Just two years later, Alan Emmott led the BCA to its first election victory, as he became Reeve and was joined by a unanimous BCA Council composed of five Aldermen, and one School Board member. For over 50 years, BCA has been successful in nominating more than 150 candidates who have been elected to municipal office in Burnaby. The BCA has held the Reeve’s or Mayor’s chair for almost 40 years, with Alan Emmott, Bob Prittie, Tom Constable, Bill Copeland, Doug Drummond and current Mayor Derek Corrigan being elected. Also, BCA has held a continuous majority on the School Board since 1983, and on Council since 1987.

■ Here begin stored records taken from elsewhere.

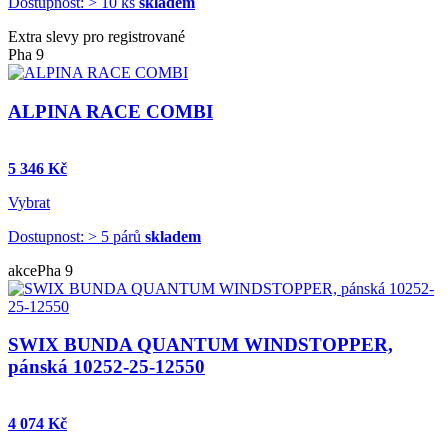
Dostupnost: > 10 ks
skladem
Extra slevy pro registrované
Pha 9
ALPINA RACE COMBI
5 346 Kč
Vybrat
Dostupnost: > 5 párů
skladem
akce
Pha 9
SWIX BUNDA QUANTUM WINDSTOPPER,
pánská 10252-25-12550
4 074 Kč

In 2014, the BCA made history when the citizens of Burnaby elected Burnaby Citizens Association candidates to fill all of Burnaby’s Council & School Board positions for the third time in a row.
The Burnaby Citizens Association is:
- Making Burnaby a leader in economic, environmental and social sustainability
- To complete Burnaby’s Sustainable City framework, the Burnaby Citizens council is developing the Environmental Sustainability Strategy, building on the City’s award-winning environmental leadership.
- Taking action on housing, Burnaby has the third-largest share of non-market housing units (6,174) among Metro Vancouver municipalities*.
- The BCA has also set in motion a number of other progressive initiatives, including leasing City-owned land and City-owned houses to non-profit groups and for special needs housing.